The Associated Press/ABC News: Budget Turnarounds: Some States Socking Cash Away
States starting to turn the corner on their Great Recession budget woes are taking the cautious approach, socking away millions of dollars in rainy day funds rather than restoring spending for education, health care and social services. At least 21 states, including Arizona, Michigan and Ohio, are putting parts of their surpluses into reserves. ... They also cite still-tepid economic growth, potential costs that could flow to the states under the federal health care overhaul's Medicaid expansion and the possibility that federal deficit-reduction efforts will force states to shoulder more costs (Davenport, 6/19).
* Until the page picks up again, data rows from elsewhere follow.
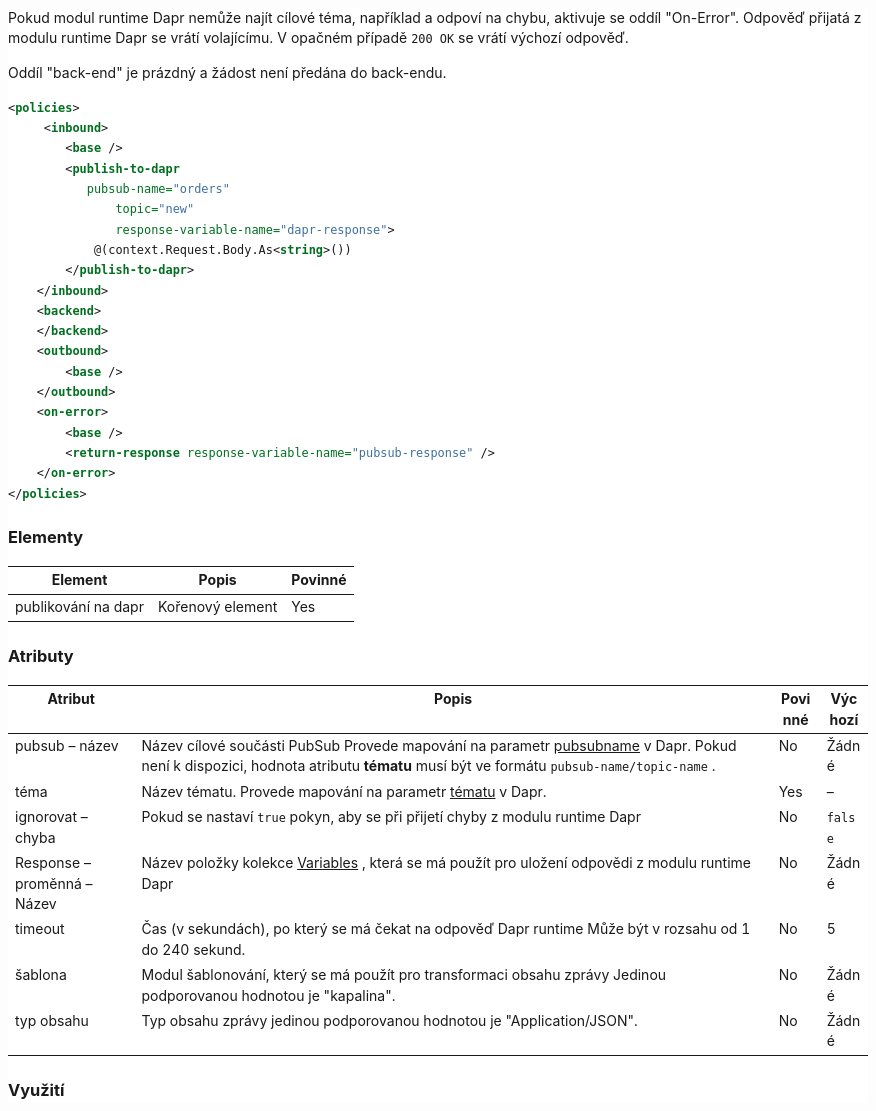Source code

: Pokud modul runtime Dapr nemůže najít cílové téma, například a odpoví na chybu, aktivuje se oddíl "On-Error". Odpověď přijatá z modulu runtime Dapr se vrátí volajícímu. V opačném případě `200 OK` se vrátí výchozí odpověď.

Oddíl "back-end" je prázdný a žádost není předána do back-endu.

```xml
<policies>
     <inbound>
        <base />
        <publish-to-dapr
           pubsub-name="orders"
               topic="new"
               response-variable-name="dapr-response">
            @(context.Request.Body.As<string>())
        </publish-to-dapr>
    </inbound>
    <backend>
    </backend>
    <outbound>
        <base />
    </outbound>
    <on-error>
        <base />
        <return-response response-variable-name="pubsub-response" />
    </on-error>
</policies>
```

### <a name="elements"></a>Elementy

| Element             | Popis  | Povinné |
|---------------------|--------------|----------|
| publikování na dapr     | Kořenový element | Yes      |

### <a name="attributes"></a>Atributy

| Atribut        | Popis                     | Povinné | Výchozí |
|------------------|---------------------------------|----------|---------|
| pubsub – název      | Název cílové součásti PubSub Provede mapování na parametr [pubsubname](https://github.com/dapr/docs/blob/master/daprdocs/content/en/reference/api/pubsub_api.md) v Dapr. Pokud není k dispozici, hodnota atributu __tématu__ musí být ve formátu `pubsub-name/topic-name` .    | No       | Žádné    |
| téma            | Název tématu. Provede mapování na parametr [tématu](https://github.com/dapr/docs/blob/master/daprdocs/content/en/reference/api/pubsub_api.md) v Dapr.               | Yes      | –     |
| ignorovat – chyba     | Pokud se nastaví `true` pokyn, aby se při přijetí chyby [](api-management-error-handling-policies.md) z modulu runtime Dapr | No | `false` |
| Response – proměnná – Název | Název položky kolekce [Variables](api-management-policy-expressions.md#ContextVariables) , která se má použít pro uložení odpovědi z modulu runtime Dapr | No | Žádné |
| timeout | Čas (v sekundách), po který se má čekat na odpověď Dapr runtime Může být v rozsahu od 1 do 240 sekund. | No | 5 |
| šablona | Modul šablonování, který se má použít pro transformaci obsahu zprávy Jedinou podporovanou hodnotou je "kapalina". | No | Žádné |
| typ obsahu | Typ obsahu zprávy jedinou podporovanou hodnotou je "Application/JSON". | No | Žádné |

### <a name="usage"></a>Využití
California Healthline: Details Of Exchange Begin To Emerge
California Health Benefit Exchange Board members yesterday heard presentations on a number of topics including stakeholder opinions on qualified health plans, potential exchange users' opinions on what they need from the exchange and possibilities for creating call centers. All of those discussions seemed to lead to the same two things: cost and service (Gorn, 6/20).
Related, earlier KHN story: California Bullish On Health Exchange—No Matter What (Bartolone, 6/15)
The Associated Press: NY Marriage Act Lawsuit Seeks Health Care Benefits
A New York hospital worker and her spouse have filed a lawsuit saying spousal health benefits were denied to the same-sex couple (6/20).
The New York Times: Employee Sues For Benefits To Cover Same-Sex Spouse
Since same-sex marriage became legal in New York last July, most companies in the state have extended spousal health benefits to same-sex couples. But self-insured employers, which include St. Joseph’s [hospital] and other large institutions, are primarily governed by federal, not state regulations. As a result, they may deny health coverage to same-sex couples under the federal Defense of Marriage Act (Otterman, 6/19).
Arizona Republic: Arizona Midwives Want Regulations Overhauled
Arizona midwives, their clients and officials want to overhaul regulations and update best practices for the state's licensed midwives. Right now, Arizona women who have had a Caesarean section or are expecting twins can't give birth at home with a midwife. And women hoping to become licensed midwives must first plod through a years-long state process of training and testing (Rau, 6/19).
Modern Healthcare: Calif. Hospital Awarded Nearly $21 Million In Dispute With Sutter
An arbitrator has awarded the publicly owned Marin General Hospital in Greenbrae, Calif., a net award of $20.9 million after sorting through a blizzard of post-breakup litigation with the hospital's former parent system, Sutter Health (Carlson, 6/19).
Health News Florida: UM Wins $4M Innovation Award
University of Miami and six collaborators have won a $4.1-million, three-year Health Care Innovation Award to improve care to children with chronic illnesses, the Department of Health and Human Services announced. UM and other winning projects aim to do three difficult things simultaneously: improve the quality of care, cut costs and train a new cadre of health-care workers (6/19).